Tal vez convendría reflexionar no sólo sobre el voto de castigo que supone para la política tradicional andaluza y sus repercusiones indudables sobre el resto del país, incluida la rebelde Cataluña, sino el signo que significa desplazarse de lo que se entendía ya como una cansina tradición. Se advierte, una vez más, que cuando se levantan los adoquines de las calles de París, Europa empieza a temblar. Lo hicieron al tiempo que se producían elecciones en una lejana Andalucía, frontera de la emigración norteafricana, aunque llegue desde África profunda. Nuestra posición integradora de la emigración chocará ahora, de triunfar en elecciones municipales y generales, con la nueva política que rechaza a los semiahogados del Mediterráneo y cuantos confían lograr su salvación en el top manta de las ciudades españolas. Como en la mayor parte de la Europa más civilizada, la emigración ha pasado a convertirse en el tema principal de interesada reflexión populista, porque en España no caben, por descontado, todos los africanos, ni se lo han propuesto. Como nuestro amigo americano ésta podría convertirse en la cortina de humo de tantas desdichas colectivas. Preferimos observar cómo se desangra en el Mediterráneo el continente de nuestros orígenes a proponer alguna solución, que las hay, alternativas y hasta satisfactorias. Algo de racismo subyace en esta problemática que la Europa blanca –y no tan feliz– debería advertir y autoflagelarse. El mundo, desde el siglo anterior, y desde la América hispana se advertía ancho y ajeno. Por descontado, lo observamos desde aquí como más ajeno y, tal vez, poco ancho metafóricamente.
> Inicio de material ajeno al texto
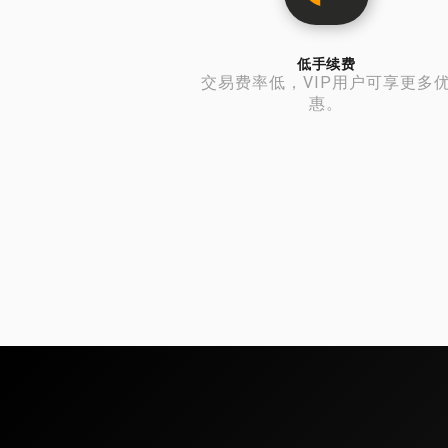
低手续费
交易费率低，VIP用户可享更多
惠。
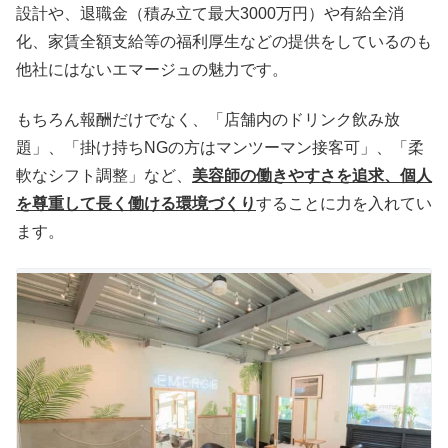
設計や、退職金（積み立て最大3000万円）や有給全消
化、家賃全額支給等の福利厚生などの提供をしているのも
他社にはないエマージュの魅力です。
もちろん報酬だけでなく、「店舗内のドリンク飲み放
題」、「掛け持ちNGの方はマンツーマン接客可」、「柔
軟なシフト調整」など、
美容師の働きやすさを追求、個人
を尊重して長く働ける環境づくり
することに力を入れてい
ます。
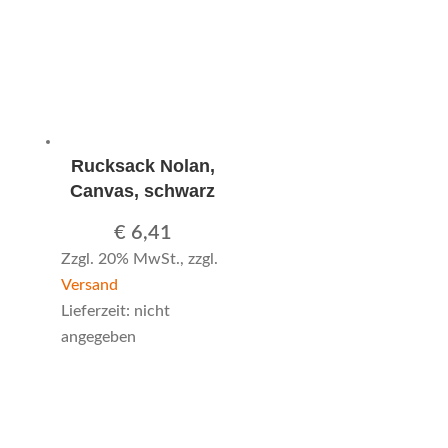
Rucksack Nolan,
Canvas, schwarz
€
6,41
Zzgl. 20% MwSt., zzgl.
Versand
Lieferzeit: nicht
angegeben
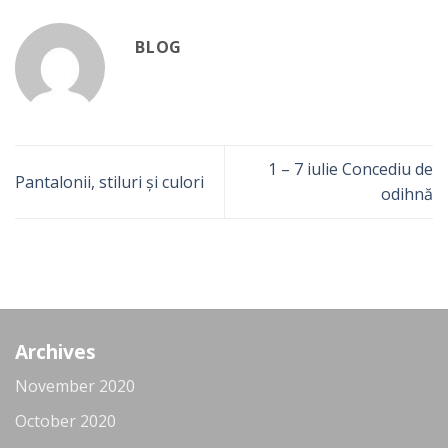
BLOG
1 – 7 iulie Concediu de
Pantalonii, stiluri și culori
odihnă
Archives
November 2020
October 2020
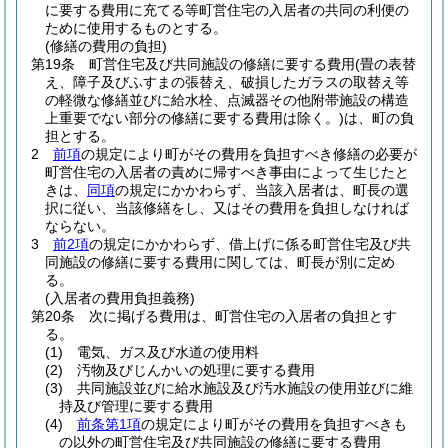
に要する費用に充てる等町営住宅の入居者の共同の利便の
ために使用するものとする。
(修繕の費用の負担)
第19条
町営住宅及び共同施設の修繕に要する費用
(畳の表替
え、障子及びふすまの張替え、破損したガラスの取替え等
の軽微な修繕並びに給水栓、点滅器その他附帯施設の構造
上重要でない部分の修繕に要する費用は除く。)
は、町の負
担とする。
2
前項
の規定により町がその費用を負担すべき修繕の必要が
町営住宅の入居者の責めに帰すべき事由によって生じたと
きは、
同項
の規定にかかわらず、当該入居者は、町長の選
択に従い、当該修繕をし、又はその費用を負担しなければ
ならない。
3
前2項
の規定にかかわらず、借上げに係る町営住宅及び共
同施設の修繕に要する費用に関しては、町長が別に定め
る。
(入居者の費用負担義務)
第20条
次に掲げる費用は、町営住宅の入居者の負担とす
る。
(1)
電気、ガス及び水道の使用料
(2)
汚物及びじんかいの処理に要する費用
(3)
共同施設並びに給水施設及び汚水施設の使用並びに維
持及び管理に要する費用
(4)
前条第1項
の規定により町がその費用を負担すべきも
の以外の町営住宅及び共同施設の修繕に要する費用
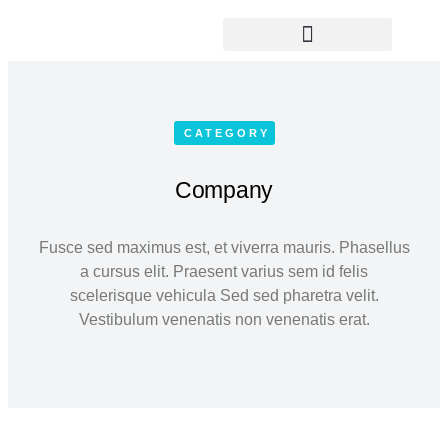
Yoga Teacher Training
CATEGORY
Company
Fusce sed maximus est, et viverra mauris. Phasellus
a cursus elit. Praesent varius sem id felis
scelerisque vehicula Sed sed pharetra velit.
Vestibulum venenatis non venenatis erat.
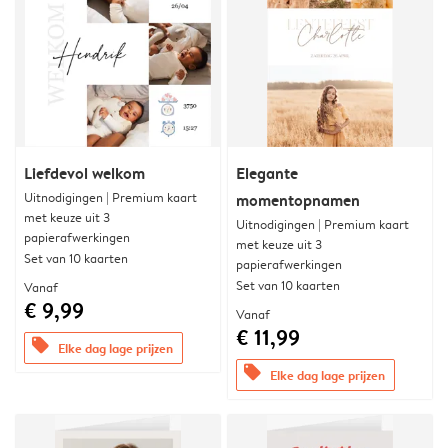
Liefdevol welkom
Elegante
Uitnodigingen | Premium kaart
momentopnamen
met keuze uit 3
Uitnodigingen | Premium kaart
papierafwerkingen
met keuze uit 3
Set van 10 kaarten
papierafwerkingen
Set van 10 kaarten
Vanaf
€ 9,99
Vanaf
€ 11,99
offers
Elke dag lage prijzen
offers
Elke dag lage prijzen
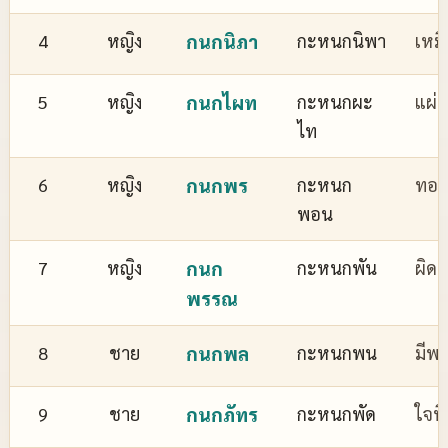
4
หญิง
กนกนิภา
กะหนกนิพา
เหม
5
หญิง
กนกไผท
กะหนกผะ
แผ่
ไท
6
หญิง
กนกพร
กะหนก
ทอง
พอน
7
หญิง
กนก
กะหนกพัน
ผิด
พรรณ
8
ชาย
กนกพล
กะหนกพน
มีพล
9
ชาย
กนกภัทร
กะหนกพัด
ใจที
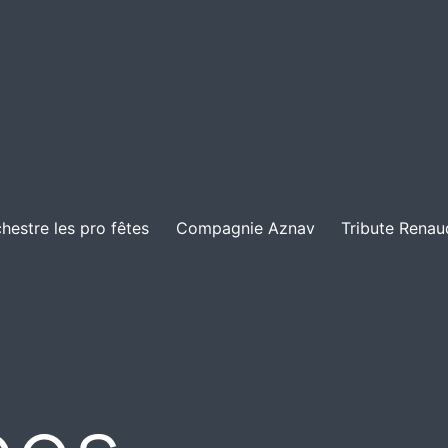
hestre les pro fêtes
Compagnie Aznav
Tribute Renau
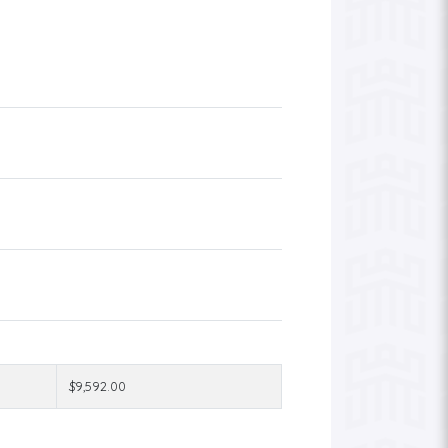
$9,592.00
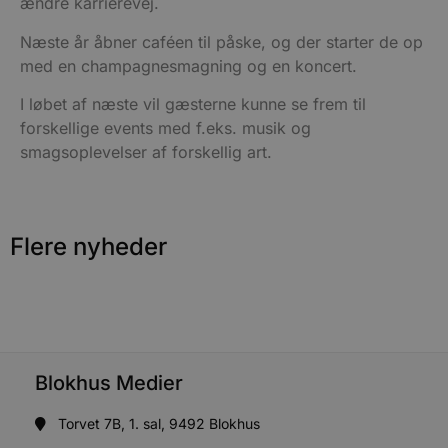
ændre karrierevej.
Udbyder
/
Navn
Udløbsdato
B
Næste år åbner caféen til påske, og der starter de op
Domæne
med en champagnesmagning og en koncert.
pys_session_limit
.blokhus.dk
59 minutter
D
57
b
I løbet af næste vil gæsterne kunne se frem til
sekunder
b
m
forskellige events med f.eks. musik og
b
u
smagsoplevelser af forskellig art.
s
s
i
g
d
f
Flere nyheder
h
y
f
m
t
PHPSESSID
Session
C
PHP.net
g
blokhus.dk
a
b
Blokhus Medier
s
e
i
Torvet 7B, 1. sal, 9492 Blokhus
d
o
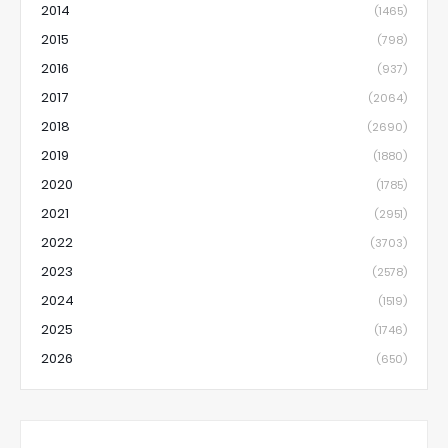
2014
(1465)
2015
(798)
2016
(937)
2017
(2064)
2018
(2690)
2019
(1880)
2020
(1785)
2021
(2951)
2022
(3703)
2023
(2578)
2024
(1519)
2025
(1746)
2026
(650)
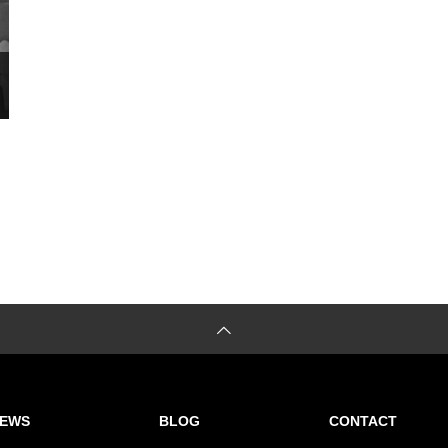
EWS
BLOG
CONTACT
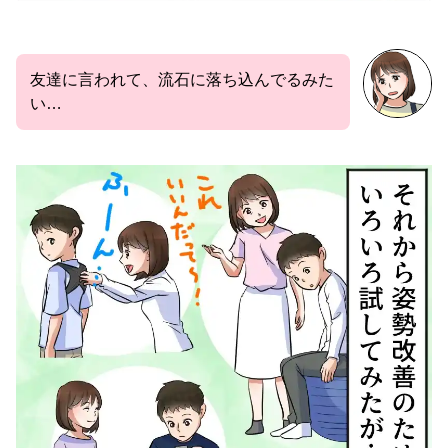
友達に言われて、流石に落ち込んでるみた
い…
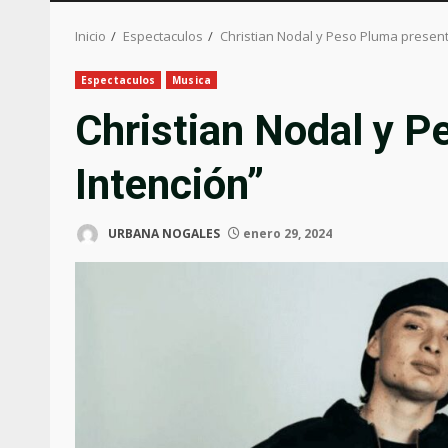
Inicio
Espectaculos
Christian Nodal y Peso Pluma present
Espectaculos
Musica
Christian Nodal y P
Intención”
URBANA NOGALES
enero 29, 2024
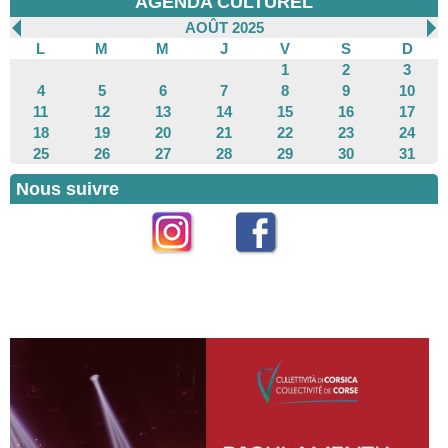
AGENDA CULTUREL
AOÛT 2025
L
M
M
J
V
S
D
1
2
3
4
5
6
7
8
9
10
11
12
13
14
15
16
17
18
19
20
21
22
23
24
25
26
27
28
29
30
31
Nous suivre
Instagram
Facebook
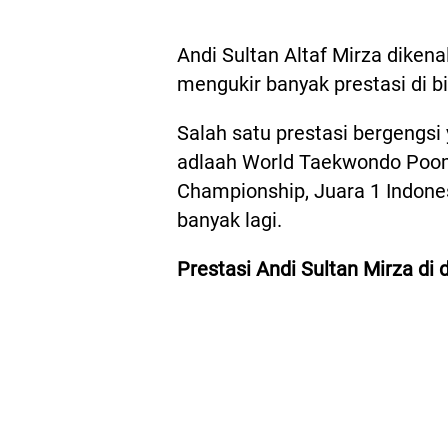
Andi Sultan Altaf Mirza dikena
mengukir banyak prestasi di 
Salah satu prestasi bergengsi 
adlaah World Taekwondo Pooms
Championship, Juara 1 Indon
banyak lagi.
Prestasi Andi Sultan Mirza di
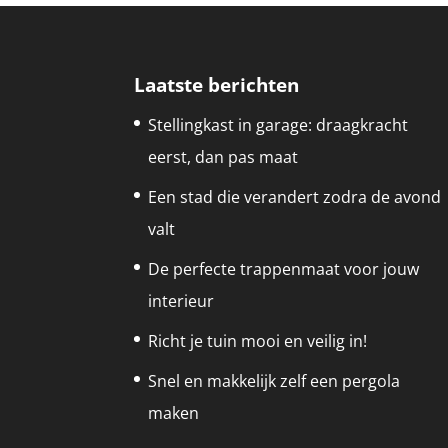
Laatste berichten
Stellingkast in garage: draagkracht
eerst, dan pas maat
Een stad die verandert zodra de avond
valt
De perfecte trappenmaat voor jouw
interieur
Richt je tuin mooi en veilig in!
Snel en makkelijk zelf een pergola
maken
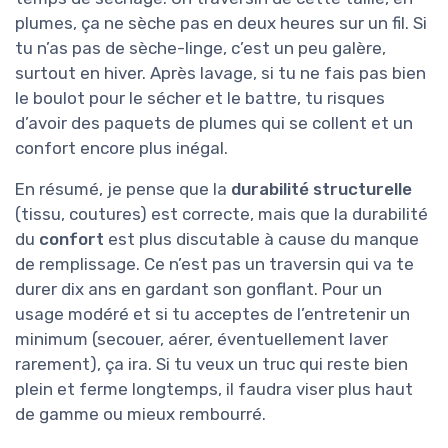
plumes, ça ne sèche pas en deux heures sur un fil. Si
tu n’as pas de sèche-linge, c’est un peu galère,
surtout en hiver. Après lavage, si tu ne fais pas bien
le boulot pour le sécher et le battre, tu risques
d’avoir des paquets de plumes qui se collent et un
confort encore plus inégal.
En résumé, je pense que la
durabilité structurelle
(tissu, coutures) est correcte, mais que la durabilité
du
confort
est plus discutable à cause du manque
de remplissage. Ce n’est pas un traversin qui va te
durer dix ans en gardant son gonflant. Pour un
usage modéré et si tu acceptes de l’entretenir un
minimum (secouer, aérer, éventuellement laver
rarement), ça ira. Si tu veux un truc qui reste bien
plein et ferme longtemps, il faudra viser plus haut
de gamme ou mieux rembourré.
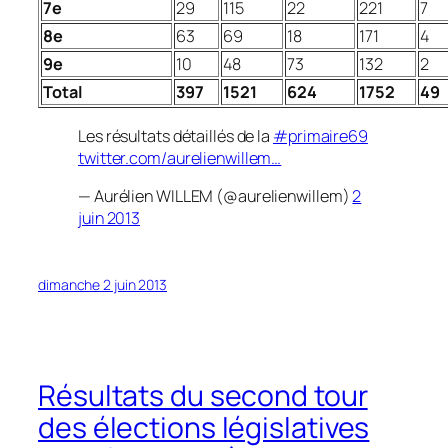
7e
29
115
22
221
7
8e
63
69
18
171
4
9e
10
48
73
132
2
Total
397
1521
624
1752
49
Les résultats détaillés de la
#primaire69
twitter.com/aurelienwillem…
— Aurélien WILLEM (@aurelienwillem)
2
juin 2013
dimanche 2 juin 2013
Résultats du second tour
des élections législatives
Las elecciones andaluzas mostraron el retorno a un rancio nacionalismo español, sumado al odio hacia cualquier alternativa feminista y el rechazo a las alternativas de una sexualidad rigurosamente definida por la más ortodoxa iglesia católica, que, pese a los esfuerzos vaticanos, vuelve a resurgir como aquel franquismo que creímos solventado con una Transición de andar por casa. Este país ha redescubierto, una vez más, el freno y marcha atrás. Hay parte de la población que pretende restaurar viejas y amarillentas fotografías del caudillo Franco en lugar de alejarlo del culto del Valle de los Caídos. Están en su derecho, como otros el de sepultarlo en lugar discreto y sin aspavientos. Quienes vivimos durante aquel régimen sabemos muy bien las consecuencias que todavía hoy nos alejan de la llamada Europa democrática. Porque nuestra extrema derecha, a diferencia de otras de la UE, busca enlazar con el pasado. Tal vez sea menos violenta que la francesa e intransigente que la italiana, la húngara o la polaca, pero sólo cabe leer sus principios electorales para añorar a Mariano Rajoy. Ya Pío Baroja titulaba «El mundo es ansí» y, sin duda, nos colocaba ante una realidad inapelable. La democracia es el menor de los males, advertía Churchill, y a ella debemos atenernos. Si a este país le conviene darse un paseo por los complejos laberintos europeos, donde la extrema derecha constituye el nuevo Frankenstein, que así sea. Seremos más modernos o más antiguos, pero andaremos como los cangrejos. Dicen los socialistas, en crisis ideológica permanente, que no temen a la extrema derecha. Sus votantes, sí. Resultaría preferible no dar marcha atrás por el camino de hacia ninguna parte. Las encuestas señalaron otras direcciones, porque la sociología todavía no forma parte de la multitud de ciencias inexactas.